PanAligner is an efficient tool to align long-reads or assembly contigs to a cyclic pangenome graph. We follow the seed-chain-extend procedure. We provide the first exact implementation of co-linear chaining technique which is generalized to cyclic graphs. The details of the formulation and the algorithm are provided in our paper. If the input graph is a DAG, PanAligner works similarly as [minichain](https://github.com/at-cg/minichain.git).
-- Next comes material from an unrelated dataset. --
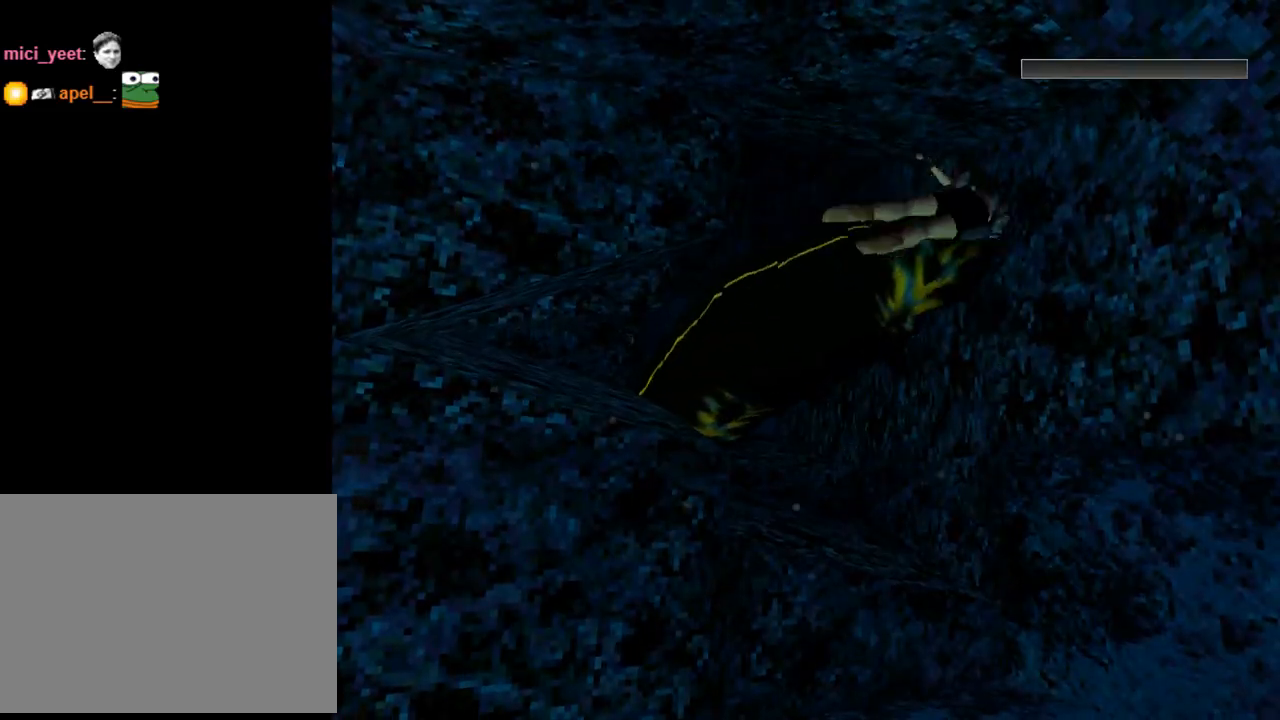
{"buttons": [], "left_stick": "center", "events": []}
We benefit from open-source code from [minichain](https://github.com/at-cg/minichain.git), [minigraph](https://github.com/lh3/minigraph.git), and [GraphChainer](https://github.com/algbio/GraphChainer.git) for other necessary components besides co-linear chaining. PanAligner can scale to human pangenome graphs and whole-genome sequencing read sets.

## Users' Guide

### Installation
To install PanAligner, type `make` in the source code directory.

#### Dependencies
1) [gcc9][gcc9] or later version
2) [zlib][zlib]

### Sequence mapping
PanAligner can be used for both sequence-to-sequence alignment and sequence-to-graph mapping. For sequence-to-sequence alignment, PanAligner maps a read to a reference in fasta format and provide read mapping output in [PAF][paf] format. For sequence-to-graph mapping, PanAligner takes the graph in [GFA][gfa1] and [rGFA][rGFA] format as input, and provides read mapping in [GAF][gaf] format.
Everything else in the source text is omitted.